Małgorzata N. urzędniczka resortu zdrowia została zatrzymana przez ABW podczas kontrolowanego wręczania łapówki. Kobieta miała przyjąć 4 tys. dolarów w zamian za umorzenie opłaty za studia na akademii medycznej.
Zatrzymana od kilkunastu lat pracuje w resorcie; była główną specjalistką w resortowym Departamencie Nauki i Szkolnictwa Wyższego, m.in. opiniowała wnioski studentów z zagranicy dotyczące umorzenia czesnego na naszych uczelniach medycznych.

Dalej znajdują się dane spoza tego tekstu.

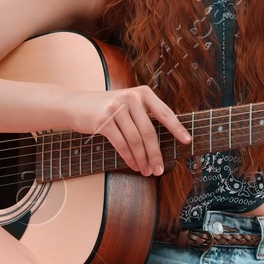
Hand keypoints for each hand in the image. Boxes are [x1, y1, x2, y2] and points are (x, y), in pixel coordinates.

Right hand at [64, 85, 192, 176]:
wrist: (76, 104)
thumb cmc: (107, 108)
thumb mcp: (128, 103)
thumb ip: (144, 115)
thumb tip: (163, 142)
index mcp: (143, 93)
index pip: (165, 113)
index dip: (177, 129)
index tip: (187, 141)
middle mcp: (131, 98)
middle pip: (149, 132)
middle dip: (156, 154)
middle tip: (160, 170)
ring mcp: (116, 108)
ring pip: (135, 140)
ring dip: (142, 159)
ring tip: (147, 171)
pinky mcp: (103, 120)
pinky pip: (121, 144)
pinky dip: (129, 157)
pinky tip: (134, 165)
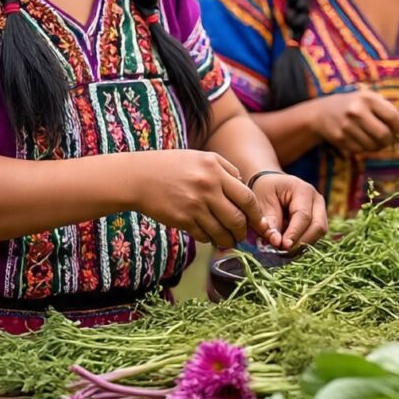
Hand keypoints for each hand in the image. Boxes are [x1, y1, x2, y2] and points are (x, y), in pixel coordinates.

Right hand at [130, 150, 271, 247]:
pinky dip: (210, 239)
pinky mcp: (182, 220)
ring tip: (229, 240)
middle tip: (243, 235)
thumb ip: (227, 170)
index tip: (260, 223)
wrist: (139, 177)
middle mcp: (207, 188)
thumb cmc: (174, 166)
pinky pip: (204, 235)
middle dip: (243, 232)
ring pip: (221, 232)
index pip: (247, 198)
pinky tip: (210, 236)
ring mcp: (194, 205)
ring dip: (228, 240)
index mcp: (216, 170)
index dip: (256, 215)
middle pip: (237, 219)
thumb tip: (244, 186)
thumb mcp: (203, 157)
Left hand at [250, 172, 327, 250]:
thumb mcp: (262, 202)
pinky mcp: (318, 220)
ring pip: (319, 233)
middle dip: (301, 241)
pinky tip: (288, 246)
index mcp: (303, 190)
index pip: (304, 216)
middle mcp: (317, 199)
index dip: (294, 233)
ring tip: (283, 249)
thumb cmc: (265, 190)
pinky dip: (302, 243)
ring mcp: (320, 210)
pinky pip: (315, 236)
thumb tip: (277, 242)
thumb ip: (270, 222)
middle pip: (318, 226)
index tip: (283, 246)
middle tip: (283, 251)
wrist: (271, 185)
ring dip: (302, 244)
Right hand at [313, 89, 398, 153]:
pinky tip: (360, 139)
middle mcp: (357, 111)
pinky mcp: (340, 139)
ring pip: (373, 146)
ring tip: (373, 138)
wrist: (322, 112)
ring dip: (377, 146)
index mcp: (367, 98)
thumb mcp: (370, 101)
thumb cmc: (353, 105)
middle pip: (384, 135)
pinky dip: (364, 148)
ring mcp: (347, 126)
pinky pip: (361, 151)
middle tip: (388, 139)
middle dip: (389, 140)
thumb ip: (389, 113)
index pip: (392, 116)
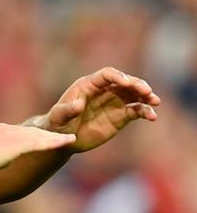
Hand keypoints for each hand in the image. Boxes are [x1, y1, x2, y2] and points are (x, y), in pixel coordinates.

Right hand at [0, 123, 75, 178]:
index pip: (20, 134)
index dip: (36, 137)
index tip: (49, 139)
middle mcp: (4, 131)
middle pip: (32, 133)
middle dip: (50, 136)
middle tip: (67, 139)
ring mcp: (8, 137)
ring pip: (38, 136)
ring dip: (55, 139)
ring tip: (70, 140)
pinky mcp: (11, 146)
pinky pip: (36, 142)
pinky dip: (51, 142)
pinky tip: (63, 142)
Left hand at [40, 67, 160, 152]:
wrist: (63, 137)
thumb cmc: (57, 123)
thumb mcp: (58, 117)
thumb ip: (66, 110)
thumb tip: (79, 104)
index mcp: (87, 85)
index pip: (106, 75)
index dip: (117, 76)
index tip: (126, 82)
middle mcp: (103, 91)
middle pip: (123, 82)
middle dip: (136, 84)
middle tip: (147, 91)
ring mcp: (113, 103)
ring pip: (133, 94)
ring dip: (145, 95)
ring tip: (154, 101)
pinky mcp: (119, 117)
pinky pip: (135, 111)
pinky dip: (145, 111)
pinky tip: (152, 117)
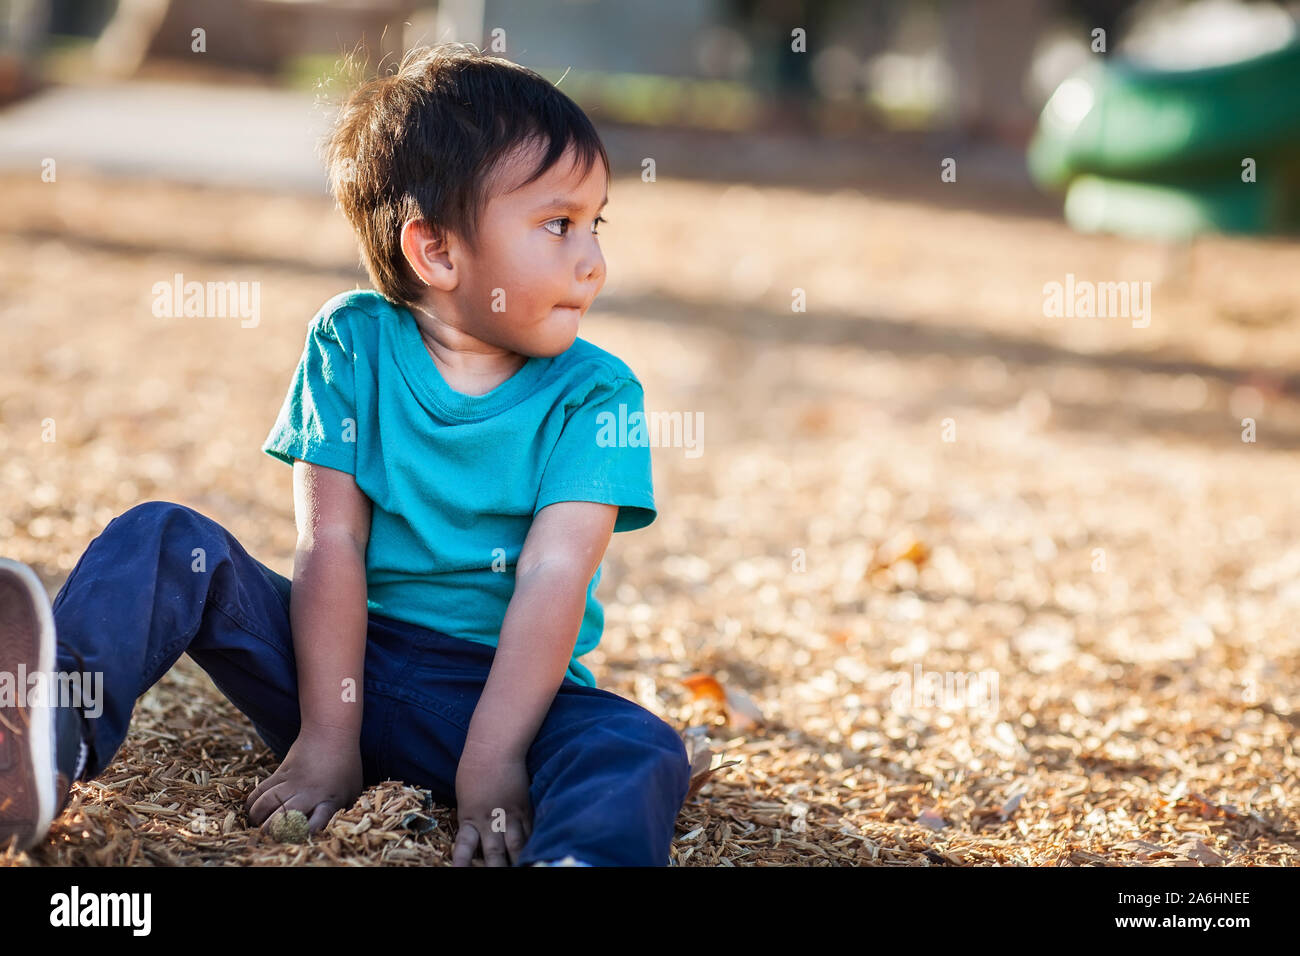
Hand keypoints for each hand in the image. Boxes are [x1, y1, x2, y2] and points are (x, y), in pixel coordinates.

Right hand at [244, 724, 362, 835]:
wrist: (331, 733)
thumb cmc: (346, 764)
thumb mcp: (353, 789)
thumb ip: (343, 808)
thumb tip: (336, 826)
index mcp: (329, 800)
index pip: (317, 821)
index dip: (306, 832)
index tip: (299, 836)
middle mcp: (309, 793)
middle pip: (284, 815)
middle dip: (272, 829)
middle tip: (268, 835)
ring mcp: (292, 782)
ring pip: (267, 802)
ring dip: (258, 816)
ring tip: (256, 824)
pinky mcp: (281, 772)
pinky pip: (261, 789)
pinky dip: (252, 801)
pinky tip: (251, 809)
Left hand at [453, 747, 532, 865]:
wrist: (494, 748)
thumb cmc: (474, 769)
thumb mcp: (466, 799)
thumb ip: (471, 820)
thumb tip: (477, 838)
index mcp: (469, 818)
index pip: (464, 849)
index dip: (462, 864)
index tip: (460, 872)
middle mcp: (489, 821)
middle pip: (494, 854)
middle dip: (497, 868)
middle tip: (499, 873)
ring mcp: (510, 815)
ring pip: (516, 845)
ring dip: (519, 860)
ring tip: (525, 866)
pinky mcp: (525, 807)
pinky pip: (531, 830)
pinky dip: (534, 841)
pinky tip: (539, 850)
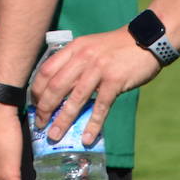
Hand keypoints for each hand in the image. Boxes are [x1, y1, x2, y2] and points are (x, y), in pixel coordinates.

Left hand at [29, 28, 159, 146]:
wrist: (146, 40)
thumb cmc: (115, 48)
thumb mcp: (89, 47)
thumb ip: (74, 63)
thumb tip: (58, 90)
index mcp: (73, 48)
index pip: (46, 70)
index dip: (37, 90)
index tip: (34, 105)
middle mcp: (83, 57)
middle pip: (56, 86)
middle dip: (45, 108)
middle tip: (39, 124)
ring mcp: (99, 69)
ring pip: (75, 99)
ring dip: (63, 120)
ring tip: (55, 135)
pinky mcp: (115, 81)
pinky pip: (100, 106)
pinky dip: (92, 124)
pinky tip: (87, 138)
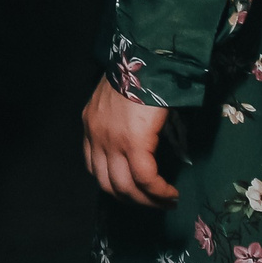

Tuż przed zatrzymaniem kobieta przyjęła 4 tys. złotych – mówi Magdalena Stańczyk z ABW. Łapówkę wręczał student z krajów arabskich w zamian za umorzenie czesnego na akademii medycznej.
Zaznaczmy, że takie studia w Polsce kosztują około 7 tys. euro, czyli około 28 tys. złotych. Tym samym - dodaje Stańczyk - koszty nauki obcokrajowców w Polsce ponosił polski podatnik. Według ABW kobieta brała łapówki od 2003 roku. Na całym procederze mogła zarobić ponad 100 tys. złotych. Brała od 3 do 6 tys., a pomogła kilkudziesięciu zagranicznym studentom.
ABW ocenia, że kobieta najprawdopodobniej nie działała sama. Jak tłumaczy Magdalena Stańczyk, urzędniczka przyjmowała pieniądze, choć w pojedynkę nie mogła nic załatwić. Ona opiniowała jedynie wnioski studentów, ostateczne decyzje podejmowała komisja przy Ministerstwie Edukacji.
Prowadzone śledztwo ma teraz ustalić kto i w jakim zakresie pomagał kobiecie. Rzeczniczka ABW przyznaje, że na pierwszy ogień pójdzie resort edukacji. Jeśli jednak w trakcie śledztwa pojawią się inne tropy, także zostaną sprawdzone.